| To do |
**a.** In the Greencoat UK Wind article, begin at the words "With this risk" and stop after "to their portfolios.", substituting "sensible" for "prudent".
**b.** Using the Greencoat UK Wind article, explain in one to three sentences why pound/cost averaging seems a prudent approach for investors thinking of buying the shares.

The business is fairly straightforward. It owns a portfolio of on- and off-shore wind farms scattered across the UK, generating clean electricity that’s sold to energy suppliers. Britain, being a windy place, has enabled the company to be highly cash-generative with a rewarding track record of dividends and share buybacks. And right now, the stock’s offering an enormous 8.9% yield.
Needless to say, from an income investor perspective, this sort of dividend return is impressive… perhaps too impressive.
Digging deeper
A big reason why Greencoat’s yield is so high right now is thanks to the share price falling by almost 25% since the start of 2024. Falling energy prices have taken a 30% blow to the group’s net cash generation, while higher interest rates have ramped up the pressure of its large debt burden.
Consequently, Greencoat’s future success is dependent on several factors beyond management’s control, ie interest rates, energy prices and wind speed. And this uncertainty seems to be dragging the stock in the wrong direction. But has this created a buying opportunity?
Looking at the activity on Hargreaves Lansdown’s platform, the answer appears to be ‘yes’ in the minds of many investors. After all, once interest rates are alleviated, the pressure on Greencoat’s margins will ease and provide more flexibility. And to be fair, this thesis sounds quite reasonable.
Providing that Greencoat can continue to navigate through these adverse macroeconomic conditions to the other side, buying today could lock in an impressive yield while also eventually benefitting from a share price recovery.
The bottom line
As an existing shareholder of Greencoat UK Wind, I remain bullish on the long-term potential of this enterprise. Even more so, now that the UK government’s pushing for the rapid construction of more wind farms, providing a welcome catalyst for these shares.
However, with inflation actually back on the rise since September, interest rate cuts may take longer than expected to materialise. And if prices start rising even faster, interest rate hikes may return, creating even more unwanted pressure on Greencoat in the process.
With this risk in mind, taking a cautious approach with pound/cost averaging seems like a prudent idea for investors considering adding this business to their portfolios.
As for the other popular UK shares being bought right now, investors will also need to dig deeper to discover both the risk and potential reward before committing any capital.

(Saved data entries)

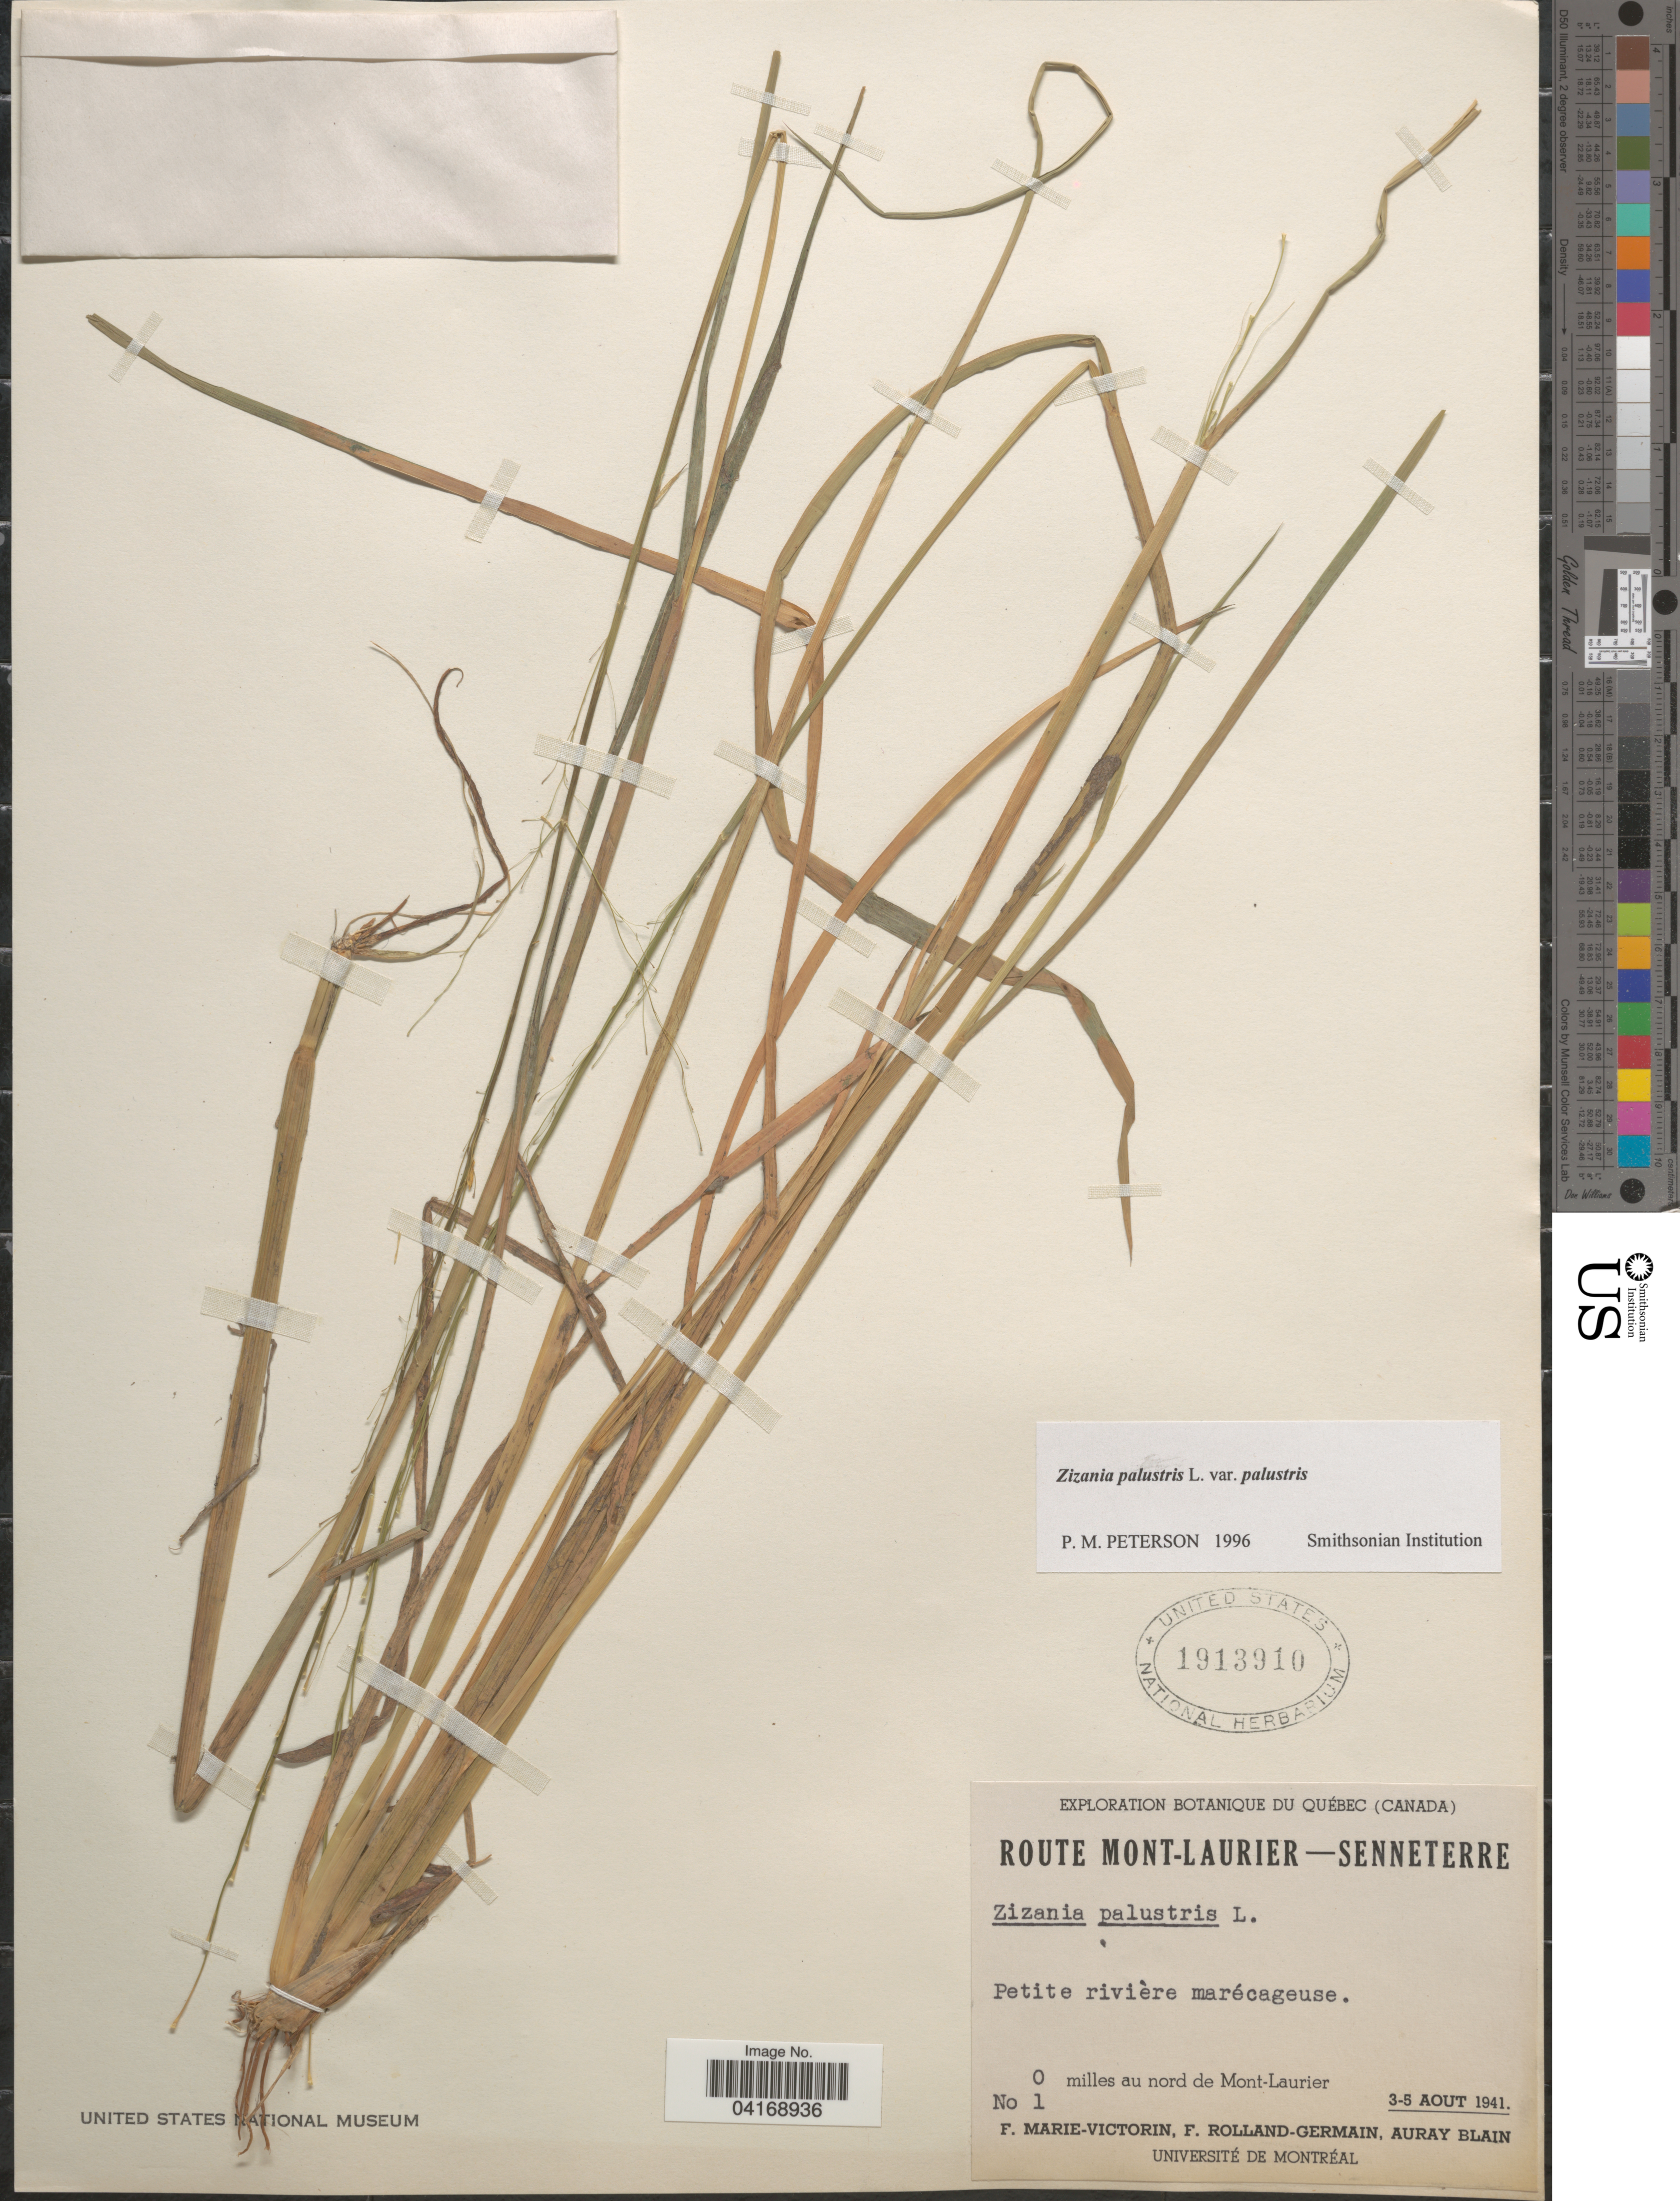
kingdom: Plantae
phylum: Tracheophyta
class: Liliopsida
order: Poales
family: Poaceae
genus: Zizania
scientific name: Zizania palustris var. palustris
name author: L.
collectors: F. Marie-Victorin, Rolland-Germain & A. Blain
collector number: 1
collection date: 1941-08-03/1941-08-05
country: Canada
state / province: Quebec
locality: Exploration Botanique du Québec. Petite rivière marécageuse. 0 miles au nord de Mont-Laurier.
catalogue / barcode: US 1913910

| Solutions |
**a.**
With this risk in mind, taking a cautious approach with pound/cost averaging seems like a sensible idea for investors considering adding this business to their portfolios.

**b.** Inflation has been rising again since September, so interest rate cuts may take longer than expected. If prices climb even faster, rate hikes could return and put more pressure on Greencoat. Because of that risk, a cautious approach such as pound/cost averaging seems wise.